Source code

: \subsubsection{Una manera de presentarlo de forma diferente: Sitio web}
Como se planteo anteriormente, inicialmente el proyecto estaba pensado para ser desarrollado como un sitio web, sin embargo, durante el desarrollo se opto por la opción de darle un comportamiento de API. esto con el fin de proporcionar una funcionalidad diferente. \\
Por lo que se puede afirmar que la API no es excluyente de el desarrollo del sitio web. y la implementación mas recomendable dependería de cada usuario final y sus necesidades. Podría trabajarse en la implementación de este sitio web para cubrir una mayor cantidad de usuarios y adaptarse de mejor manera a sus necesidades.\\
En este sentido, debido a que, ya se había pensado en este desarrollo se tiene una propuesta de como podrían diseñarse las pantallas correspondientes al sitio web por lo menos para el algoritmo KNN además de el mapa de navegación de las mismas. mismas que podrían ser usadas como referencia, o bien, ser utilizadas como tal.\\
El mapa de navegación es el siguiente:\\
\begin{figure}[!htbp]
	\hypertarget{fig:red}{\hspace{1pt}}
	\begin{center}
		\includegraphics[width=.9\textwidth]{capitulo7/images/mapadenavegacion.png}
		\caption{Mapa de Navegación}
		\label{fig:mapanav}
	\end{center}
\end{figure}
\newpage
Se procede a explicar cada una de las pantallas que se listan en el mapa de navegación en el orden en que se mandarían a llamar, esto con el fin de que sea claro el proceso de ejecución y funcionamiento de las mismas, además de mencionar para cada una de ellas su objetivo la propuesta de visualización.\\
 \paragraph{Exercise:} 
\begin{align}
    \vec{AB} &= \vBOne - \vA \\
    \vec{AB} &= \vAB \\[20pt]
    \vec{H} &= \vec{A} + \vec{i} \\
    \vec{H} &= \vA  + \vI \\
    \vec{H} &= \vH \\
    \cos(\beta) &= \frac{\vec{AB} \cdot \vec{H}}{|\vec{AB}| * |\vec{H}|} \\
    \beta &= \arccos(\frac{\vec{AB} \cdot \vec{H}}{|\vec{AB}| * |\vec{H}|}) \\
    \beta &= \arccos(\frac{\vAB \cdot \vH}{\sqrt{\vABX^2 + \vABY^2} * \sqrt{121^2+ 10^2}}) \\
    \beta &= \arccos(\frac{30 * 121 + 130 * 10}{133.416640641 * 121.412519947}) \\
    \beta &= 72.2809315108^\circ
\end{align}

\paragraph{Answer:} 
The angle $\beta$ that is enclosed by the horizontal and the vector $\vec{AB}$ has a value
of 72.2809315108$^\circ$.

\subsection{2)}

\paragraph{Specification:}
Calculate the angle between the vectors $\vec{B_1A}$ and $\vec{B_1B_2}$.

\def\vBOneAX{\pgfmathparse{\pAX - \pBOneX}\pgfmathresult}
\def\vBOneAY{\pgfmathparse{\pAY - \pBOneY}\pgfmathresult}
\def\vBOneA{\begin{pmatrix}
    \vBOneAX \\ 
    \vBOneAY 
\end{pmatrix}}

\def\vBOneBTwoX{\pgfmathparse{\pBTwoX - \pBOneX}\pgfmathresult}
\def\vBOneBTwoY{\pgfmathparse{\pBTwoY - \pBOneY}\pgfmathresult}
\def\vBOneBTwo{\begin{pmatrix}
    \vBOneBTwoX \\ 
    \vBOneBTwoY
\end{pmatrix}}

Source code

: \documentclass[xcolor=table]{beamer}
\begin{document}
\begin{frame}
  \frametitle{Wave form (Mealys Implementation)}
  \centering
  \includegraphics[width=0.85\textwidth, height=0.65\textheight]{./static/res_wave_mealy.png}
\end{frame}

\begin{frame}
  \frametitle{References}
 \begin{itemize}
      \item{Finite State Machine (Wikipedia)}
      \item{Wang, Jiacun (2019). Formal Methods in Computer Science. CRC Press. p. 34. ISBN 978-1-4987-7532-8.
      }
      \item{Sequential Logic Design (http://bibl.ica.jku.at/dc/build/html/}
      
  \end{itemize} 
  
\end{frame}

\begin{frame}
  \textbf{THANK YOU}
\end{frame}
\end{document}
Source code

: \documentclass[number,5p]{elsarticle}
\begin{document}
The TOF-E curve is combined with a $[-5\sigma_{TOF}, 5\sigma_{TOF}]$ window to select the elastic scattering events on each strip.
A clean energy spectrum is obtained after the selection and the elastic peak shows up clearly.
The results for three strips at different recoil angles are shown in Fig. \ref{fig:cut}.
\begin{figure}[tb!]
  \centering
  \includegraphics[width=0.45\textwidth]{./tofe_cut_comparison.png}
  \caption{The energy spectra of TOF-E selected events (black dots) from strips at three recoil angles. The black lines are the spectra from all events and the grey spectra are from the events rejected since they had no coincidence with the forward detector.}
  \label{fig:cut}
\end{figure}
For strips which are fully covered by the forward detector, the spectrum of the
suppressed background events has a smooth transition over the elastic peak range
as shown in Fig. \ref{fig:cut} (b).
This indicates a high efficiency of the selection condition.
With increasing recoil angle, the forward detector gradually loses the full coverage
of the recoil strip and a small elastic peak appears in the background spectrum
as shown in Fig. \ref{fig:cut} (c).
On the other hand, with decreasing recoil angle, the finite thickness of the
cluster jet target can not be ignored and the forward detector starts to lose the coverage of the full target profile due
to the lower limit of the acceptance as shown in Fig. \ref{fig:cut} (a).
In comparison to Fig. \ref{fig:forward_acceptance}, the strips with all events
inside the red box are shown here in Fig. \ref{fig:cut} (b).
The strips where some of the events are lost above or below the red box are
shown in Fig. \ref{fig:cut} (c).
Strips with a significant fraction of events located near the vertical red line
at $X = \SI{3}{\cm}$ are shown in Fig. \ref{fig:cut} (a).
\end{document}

========================================

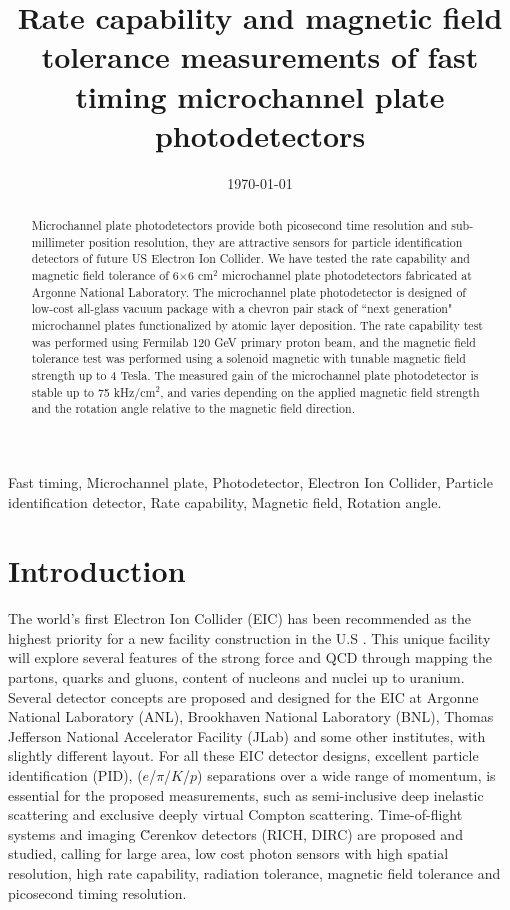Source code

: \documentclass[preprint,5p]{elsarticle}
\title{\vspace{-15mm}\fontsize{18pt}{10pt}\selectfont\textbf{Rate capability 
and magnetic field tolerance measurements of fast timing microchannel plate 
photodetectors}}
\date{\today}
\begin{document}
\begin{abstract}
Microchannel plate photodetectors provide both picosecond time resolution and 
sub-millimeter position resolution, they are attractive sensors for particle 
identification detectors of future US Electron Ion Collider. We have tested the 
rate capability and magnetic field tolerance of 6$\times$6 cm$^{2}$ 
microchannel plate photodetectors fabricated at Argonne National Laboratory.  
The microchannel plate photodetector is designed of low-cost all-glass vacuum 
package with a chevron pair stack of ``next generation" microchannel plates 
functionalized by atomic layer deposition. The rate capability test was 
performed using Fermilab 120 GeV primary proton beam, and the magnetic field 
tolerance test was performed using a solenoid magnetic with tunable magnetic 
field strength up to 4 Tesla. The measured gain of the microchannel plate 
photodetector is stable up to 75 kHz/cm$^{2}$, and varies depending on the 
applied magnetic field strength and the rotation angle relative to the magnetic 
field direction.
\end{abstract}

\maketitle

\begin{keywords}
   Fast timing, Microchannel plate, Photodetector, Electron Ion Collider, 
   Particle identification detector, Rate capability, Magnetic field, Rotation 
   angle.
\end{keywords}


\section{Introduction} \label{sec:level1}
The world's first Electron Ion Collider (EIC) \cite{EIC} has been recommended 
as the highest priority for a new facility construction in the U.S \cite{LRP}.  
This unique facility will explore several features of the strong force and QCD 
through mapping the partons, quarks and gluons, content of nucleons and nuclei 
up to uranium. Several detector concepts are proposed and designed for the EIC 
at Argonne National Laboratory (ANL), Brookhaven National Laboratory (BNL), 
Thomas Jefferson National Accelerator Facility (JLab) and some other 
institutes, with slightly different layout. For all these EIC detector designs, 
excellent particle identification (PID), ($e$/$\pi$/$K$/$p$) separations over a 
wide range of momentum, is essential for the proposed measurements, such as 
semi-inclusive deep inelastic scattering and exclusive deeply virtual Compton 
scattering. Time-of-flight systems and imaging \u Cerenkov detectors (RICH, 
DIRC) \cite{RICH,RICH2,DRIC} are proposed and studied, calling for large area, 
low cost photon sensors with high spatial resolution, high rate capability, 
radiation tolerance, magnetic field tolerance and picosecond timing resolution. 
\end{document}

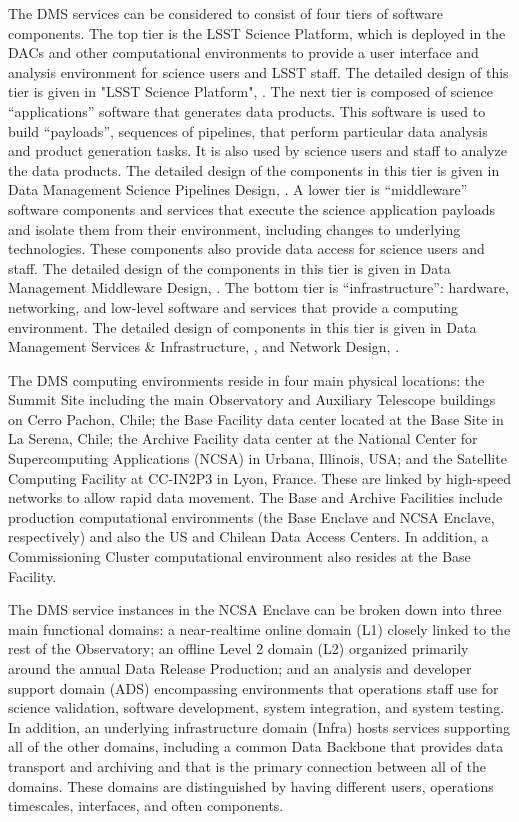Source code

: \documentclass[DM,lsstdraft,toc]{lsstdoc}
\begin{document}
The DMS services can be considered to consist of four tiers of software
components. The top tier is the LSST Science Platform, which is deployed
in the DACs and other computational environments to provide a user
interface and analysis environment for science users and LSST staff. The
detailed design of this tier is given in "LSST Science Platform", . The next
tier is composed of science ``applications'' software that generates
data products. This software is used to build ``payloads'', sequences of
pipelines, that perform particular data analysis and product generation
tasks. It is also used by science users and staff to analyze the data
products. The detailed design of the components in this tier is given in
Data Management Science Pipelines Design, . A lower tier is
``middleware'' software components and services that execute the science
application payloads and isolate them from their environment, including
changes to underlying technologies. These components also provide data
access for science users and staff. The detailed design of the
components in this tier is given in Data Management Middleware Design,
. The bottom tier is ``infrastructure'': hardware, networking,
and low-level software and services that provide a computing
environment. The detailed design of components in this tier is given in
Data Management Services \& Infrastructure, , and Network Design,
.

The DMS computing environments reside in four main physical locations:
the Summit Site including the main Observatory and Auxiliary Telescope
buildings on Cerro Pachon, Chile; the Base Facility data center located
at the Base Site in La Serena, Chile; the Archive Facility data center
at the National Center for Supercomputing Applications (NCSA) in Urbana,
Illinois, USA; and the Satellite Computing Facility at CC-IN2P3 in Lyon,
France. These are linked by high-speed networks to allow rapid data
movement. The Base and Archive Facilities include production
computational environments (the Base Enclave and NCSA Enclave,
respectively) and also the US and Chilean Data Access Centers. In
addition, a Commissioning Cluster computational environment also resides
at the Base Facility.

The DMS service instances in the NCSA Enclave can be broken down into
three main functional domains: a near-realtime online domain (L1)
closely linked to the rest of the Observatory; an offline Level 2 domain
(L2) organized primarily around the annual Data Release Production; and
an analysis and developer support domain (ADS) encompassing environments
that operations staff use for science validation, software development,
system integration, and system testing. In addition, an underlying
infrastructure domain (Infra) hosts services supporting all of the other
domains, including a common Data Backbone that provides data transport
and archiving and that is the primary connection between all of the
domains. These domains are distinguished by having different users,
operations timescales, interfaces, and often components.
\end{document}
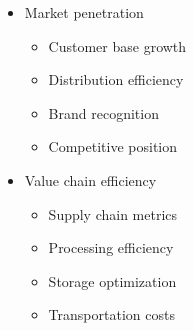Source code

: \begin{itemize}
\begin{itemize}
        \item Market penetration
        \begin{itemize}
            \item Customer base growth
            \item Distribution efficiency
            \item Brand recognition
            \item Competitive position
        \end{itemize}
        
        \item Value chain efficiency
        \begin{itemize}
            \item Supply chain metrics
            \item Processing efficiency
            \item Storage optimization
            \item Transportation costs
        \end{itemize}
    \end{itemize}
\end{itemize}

========================================

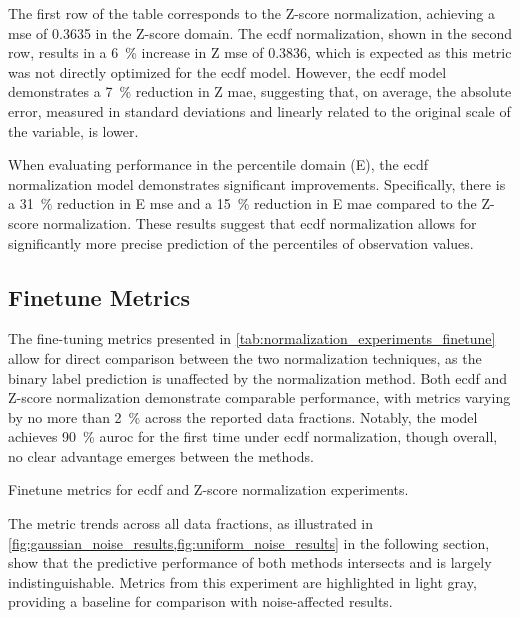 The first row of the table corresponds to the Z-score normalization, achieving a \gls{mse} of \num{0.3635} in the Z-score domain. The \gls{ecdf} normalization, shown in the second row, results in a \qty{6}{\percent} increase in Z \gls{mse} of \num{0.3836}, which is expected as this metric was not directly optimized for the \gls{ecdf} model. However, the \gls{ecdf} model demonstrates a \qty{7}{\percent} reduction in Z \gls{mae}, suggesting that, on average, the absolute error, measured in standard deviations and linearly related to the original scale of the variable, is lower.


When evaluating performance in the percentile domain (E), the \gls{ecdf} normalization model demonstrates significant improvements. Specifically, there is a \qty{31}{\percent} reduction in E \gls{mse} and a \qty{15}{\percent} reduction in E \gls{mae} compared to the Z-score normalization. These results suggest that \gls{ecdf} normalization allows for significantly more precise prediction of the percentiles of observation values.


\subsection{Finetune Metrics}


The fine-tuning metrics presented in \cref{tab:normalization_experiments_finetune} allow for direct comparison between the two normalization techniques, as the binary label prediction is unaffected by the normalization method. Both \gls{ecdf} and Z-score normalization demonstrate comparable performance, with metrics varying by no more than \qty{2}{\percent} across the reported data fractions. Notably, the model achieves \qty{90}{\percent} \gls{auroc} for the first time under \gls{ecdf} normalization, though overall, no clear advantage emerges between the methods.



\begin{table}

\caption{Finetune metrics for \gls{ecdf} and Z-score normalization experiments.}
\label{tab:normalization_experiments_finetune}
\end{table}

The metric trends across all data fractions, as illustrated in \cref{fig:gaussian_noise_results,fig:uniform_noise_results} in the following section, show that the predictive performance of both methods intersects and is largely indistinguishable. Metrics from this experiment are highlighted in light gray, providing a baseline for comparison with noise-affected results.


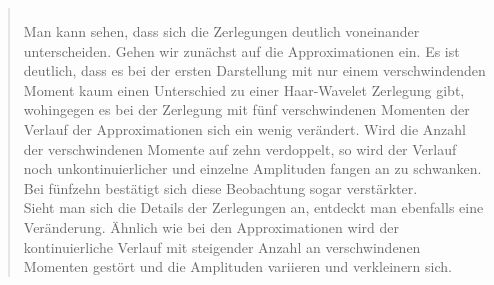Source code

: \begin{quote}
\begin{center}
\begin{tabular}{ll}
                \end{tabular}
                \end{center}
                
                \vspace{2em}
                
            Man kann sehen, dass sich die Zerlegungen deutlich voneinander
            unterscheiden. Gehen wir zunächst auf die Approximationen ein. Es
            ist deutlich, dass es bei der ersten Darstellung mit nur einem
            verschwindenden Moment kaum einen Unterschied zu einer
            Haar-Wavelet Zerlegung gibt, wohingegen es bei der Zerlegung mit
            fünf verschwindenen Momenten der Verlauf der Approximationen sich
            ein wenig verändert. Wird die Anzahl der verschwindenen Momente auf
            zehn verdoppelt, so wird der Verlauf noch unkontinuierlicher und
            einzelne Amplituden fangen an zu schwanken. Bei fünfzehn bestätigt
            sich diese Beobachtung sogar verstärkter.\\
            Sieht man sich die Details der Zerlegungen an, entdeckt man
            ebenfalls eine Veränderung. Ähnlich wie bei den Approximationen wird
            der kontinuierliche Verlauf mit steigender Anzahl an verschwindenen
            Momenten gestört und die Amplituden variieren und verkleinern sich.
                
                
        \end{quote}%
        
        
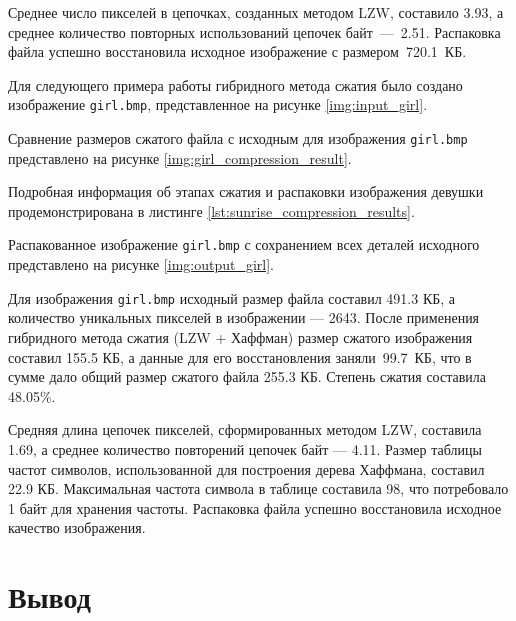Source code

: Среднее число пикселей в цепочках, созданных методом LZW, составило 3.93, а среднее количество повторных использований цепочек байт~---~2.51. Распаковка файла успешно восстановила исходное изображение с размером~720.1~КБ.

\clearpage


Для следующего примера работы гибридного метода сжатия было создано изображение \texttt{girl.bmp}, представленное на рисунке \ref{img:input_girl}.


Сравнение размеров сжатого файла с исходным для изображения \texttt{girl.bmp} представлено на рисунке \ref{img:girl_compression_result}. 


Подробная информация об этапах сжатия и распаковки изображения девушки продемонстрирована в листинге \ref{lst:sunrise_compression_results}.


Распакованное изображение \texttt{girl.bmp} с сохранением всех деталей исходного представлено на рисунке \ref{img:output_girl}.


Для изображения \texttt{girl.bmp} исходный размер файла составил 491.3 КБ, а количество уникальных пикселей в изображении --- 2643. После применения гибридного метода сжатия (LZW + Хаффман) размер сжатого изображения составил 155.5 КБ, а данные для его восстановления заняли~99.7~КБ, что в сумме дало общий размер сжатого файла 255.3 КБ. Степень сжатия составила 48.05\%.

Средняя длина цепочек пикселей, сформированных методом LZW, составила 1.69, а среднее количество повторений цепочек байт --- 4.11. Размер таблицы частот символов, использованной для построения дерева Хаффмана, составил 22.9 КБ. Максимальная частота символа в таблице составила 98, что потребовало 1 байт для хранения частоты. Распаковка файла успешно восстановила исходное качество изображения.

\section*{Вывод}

========================================

◆ Instructions to follow:
Only the lines above from the one with "The bottom tier" through the one with "movement. The Base" should be duplicated, character for character.

◆ Task answer:
. The bottom tier is ``infrastructure'': hardware, networking,
and low-level software and services that provide a computing
environment. The detailed design of components in this tier is given in
Data Management Services \& Infrastructure, , and Network Design,
.

The DMS computing environments reside in four main physical locations:
the Summit Site including the main Observatory and Auxiliary Telescope
buildings on Cerro Pachon, Chile; the Base Facility data center located
at the Base Site in La Serena, Chile; the Archive Facility data center
at the National Center for Supercomputing Applications (NCSA) in Urbana,
Illinois, USA; and the Satellite Computing Facility at CC-IN2P3 in Lyon,
France. These are linked by high-speed networks to allow rapid data
movement. The Base and Archive Facilities include production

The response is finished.